Van der Does said that about 8% of candidates he meets with won’t end up getting hired. Adyen board members typically conduct six to eight interviews a week, with Uytdehaage, the CFO, saying that the company’s recent earnings date earlier in August was an “exceptional” day on which he didn’t speak to any potential new hires.
The executives say they’re carving out that time not just to vet candidates, but also to emphasize the flat organizational structure of Adyen, where senior leaders sit in an open floor plan directly next to the coffee corner so that they can have spontaneous conversations with workers. The hope is that employees, having met with a board member during the interview process, will be more likely to go up to that executive when they cross paths in the halls or cafeteria, which could lead to discussions about company projects.
Tandowsky said the strategy worked on him in his early days at the company, and it had the same effect on his team as well. “If I would see Ingo or Pieter at the lunch table, it wasn’t an introduction, it was: ‘What are you thinking about? What are you focused on?’”
He also said the high-level interview made him feel important and like he’d be part of a successful endeavor.
“After those last conversations with the board, I was really convinced that Adyen was going to be very successful and that I was going to play a big role in that,” he said. “In what’s been a pretty hot market, [candidates] usually have other options. Hearing that vision and opportunity for the company going forward really helped solidify that this was the right place to go from opportunity perspective, next to the cultural piece, which was very important.”

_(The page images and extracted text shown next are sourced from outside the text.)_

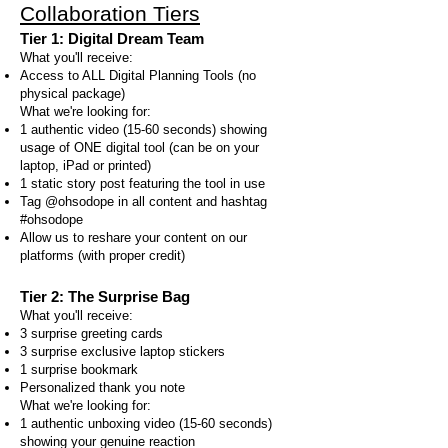
Collaboration Tiers
Tier 1: Digital Dream Team
What you'll receive:
Access to ALL Digital Planning Tools (no
physical package)
What we're looking for:
1 authentic video (15-60 seconds) showing
usage of ONE digital tool (can be on your
laptop, iPad or printed)
1 static story post featuring the tool in use
Tag @ohsodope in all content and hashtag
#ohsodope
Allow us to reshare your content on our
platforms (with proper credit)
Tier 2: The Surprise Bag
What you'll receive:
3 surprise greeting cards
3 surprise exclusive laptop stickers
1 surprise bookmark
Personalized thank you note
What we're looking for:
1 authentic unboxing video (15-60 seconds)
showing your genuine reaction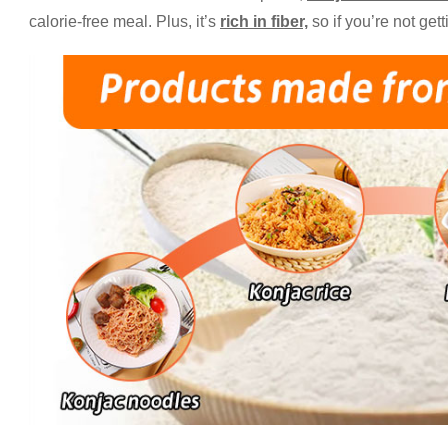
calorie-free meal. Plus, it’s
rich in fiber,
so if you’re not get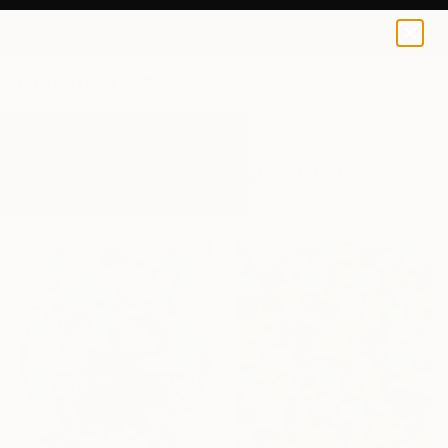
0
+
All Artworks
Paintings
Blots Painting
Results for "Blots Painting" Paintings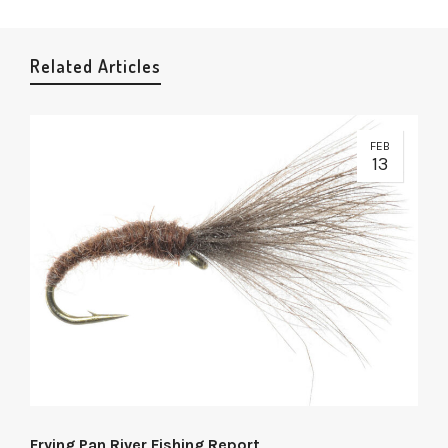
Related Articles
FEB
13
Frying Pan River Fishing Report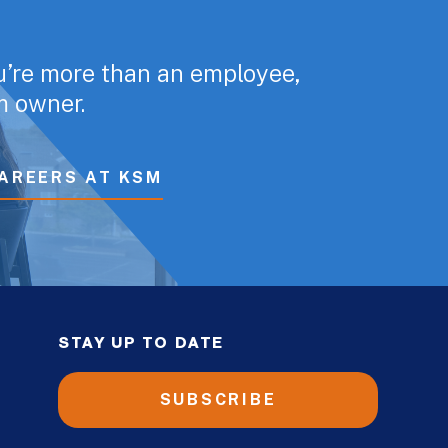
u’re more than an employee,
rm owner.
AREERS AT KSM
STAY UP TO DATE
SUBSCRIBE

The interview process is so critical to Adyen that it earned a mention in the company’s latest shareholder letter. Van der Does told MarketWatch that he’s received questions from investors about whether the interview strategy was sustainable alongside Adyen’s rapid growth.
“The board continues to spend significant time on the recruitment process and meets the majority of new colleagues before they join the team,” the company said in the shareholder letter. “To maintain a hiring pace that allows us to best seize the opportunity ahead while operating at ever-growing scale, we added multiple members of our senior leadership team to the group conducting final interviews during the first half of the year.”